What the release does not contain
The release is the sensor feed plus audio. Missing for evaluation:
- Observer aircraft GPS velocity. The apparent speed of the object — the headline framing of the clip — depends critically on separating the F/A-18’s own motion from the object’s motion. The release does not include a machine-readable observer-velocity trace synchronized to the frame timeline.
- Continuous range-rate. ATFLIR initial range is visible (~3.3 NM) but a continuous range-rate signal across the full clip is not preserved. Independent analysts have argued the apparent speed is partially parallax (sensor-line-of-sight rotation rate rather than object ground speed); the released data is insufficient to settle this either way.
- Sea state and surface temperature. The water surface visible in the IR field is the parallax reference for the object’s apparent path. Sea state, surface temperature, and wave-direction context are not included.

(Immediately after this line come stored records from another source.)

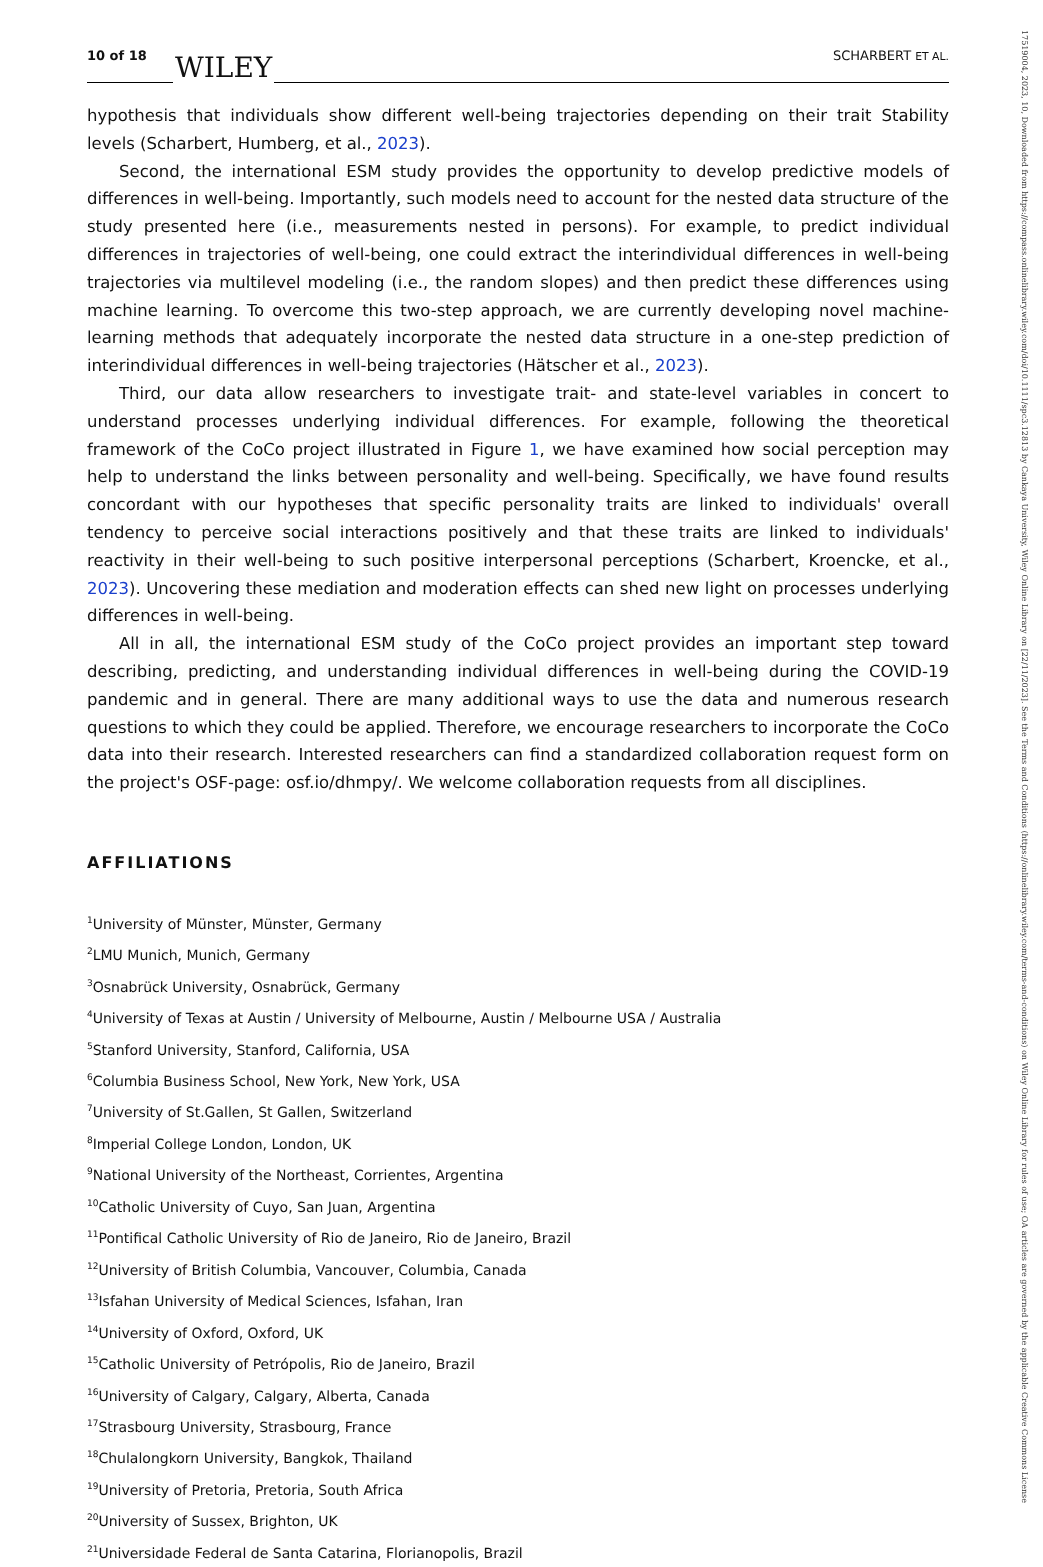10 of 18 WILEY SCHARBERT ET AL.
hypothesis that individuals show different well-being trajectories depending on their trait Stability levels (Scharbert, Humberg, et al., 2023).
Second, the international ESM study provides the opportunity to develop predictive models of differences in well-being. Importantly, such models need to account for the nested data structure of the study presented here (i.e., measurements nested in persons). For example, to predict individual differences in trajectories of well-being, one could extract the interindividual differences in well-being trajectories via multilevel modeling (i.e., the random slopes) and then predict these differences using machine learning. To overcome this two-step approach, we are currently developing novel machine-learning methods that adequately incorporate the nested data structure in a one-step prediction of interindividual differences in well-being trajectories (Hätscher et al., 2023).
Third, our data allow researchers to investigate trait- and state-level variables in concert to understand processes underlying individual differences. For example, following the theoretical framework of the CoCo project illustrated in Figure 1, we have examined how social perception may help to understand the links between personality and well-being. Specifically, we have found results concordant with our hypotheses that specific personality traits are linked to individuals' overall tendency to perceive social interactions positively and that these traits are linked to individuals' reactivity in their well-being to such positive interpersonal perceptions (Scharbert, Kroencke, et al., 2023). Uncovering these mediation and moderation effects can shed new light on processes underlying differences in well-being.
All in all, the international ESM study of the CoCo project provides an important step toward describing, predicting, and understanding individual differences in well-being during the COVID-19 pandemic and in general. There are many additional ways to use the data and numerous research questions to which they could be applied. Therefore, we encourage researchers to incorporate the CoCo data into their research. Interested researchers can find a standardized collaboration request form on the project's OSF-page: osf.io/dhmpy/. We welcome collaboration requests from all disciplines.
AFFILIATIONS
<sup>1</sup> University of Münster, Münster, Germany
<sup>2</sup> LMU Munich, Munich, Germany
<sup>3</sup> Osnabrück University, Osnabrück, Germany
<sup>4</sup> University of Texas at Austin / University of Melbourne, Austin / Melbourne USA / Australia
<sup>5</sup> Stanford University, Stanford, California, USA
<sup>6</sup> Columbia Business School, New York, New York, USA
<sup>7</sup> University of St.Gallen, St Gallen, Switzerland
<sup>8</sup> Imperial College London, London, UK
<sup>9</sup> National University of the Northeast, Corrientes, Argentina
<sup>10</sup> Catholic University of Cuyo, San Juan, Argentina
<sup>11</sup> Pontifical Catholic University of Rio de Janeiro, Rio de Janeiro, Brazil
<sup>12</sup> University of British Columbia, Vancouver, Columbia, Canada
<sup>13</sup> Isfahan University of Medical Sciences, Isfahan, Iran
<sup>14</sup> University of Oxford, Oxford, UK
<sup>15</sup> Catholic University of Petrópolis, Rio de Janeiro, Brazil
<sup>16</sup> University of Calgary, Calgary, Alberta, Canada
<sup>17</sup> Strasbourg University, Strasbourg, France
<sup>18</sup> Chulalongkorn University, Bangkok, Thailand
<sup>19</sup> University of Pretoria, Pretoria, South Africa
<sup>20</sup> University of Sussex, Brighton, UK
<sup>21</sup> Universidade Federal de Santa Catarina, Florianopolis, Brazil
17519004, 2023, 10, Downloaded from https://compass.onlinelibrary.wiley.com/doi/10.1111/spc3.12813 by Cankaya University, Wiley Online Library on [22/11/2023]. See the Terms and Conditions (https://onlinelibrary.wiley.com/terms-and-conditions) on Wiley Online Library for rules of use; OA articles are governed by the applicable Creative Commons License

- External audio. Ambient acoustic conditions at the F/A-18 external sensor (or at any independent ground observer) are not preserved.
- Companion sensor data. Whether the F/A-18’s radar held a return on the same object at the same range-rate is not in the public release.
What an AeriTrax live capture at a ground witness would have added
AeriTrax is a ground-observer instrument. A credible ground witness in the same airspace would have produced a parallel data trace from a stationary frame, eliminating the observer-velocity-induced parallax question that complicates the GoFast track in particular.
The gap report above lists what AeriTrax would have captured per observable. In aggregate: bearing-stamped sensor stream, ambient audio, frame-timestamp ledger, calibration state, GPS-fix accuracy, ADS-B traffic correlation, satellite-pass cross-reference, all anchored to a signed manifest. The ground witness would not produce a thermal-IR track, but the elimination chain (ADS-B / ephemeris / Remote ID / weather context) applied to the same window would either match the object to a conventional explanation or surface the residual the ATFLIR feed alone cannot.
The release is sufficient to establish that the F/A-18’s sensor recorded an object on a track that looks fast in cockpit view. It is not sufficient to evaluate the Pentagon-framework velocity claim, or any of the other observables, in isolation.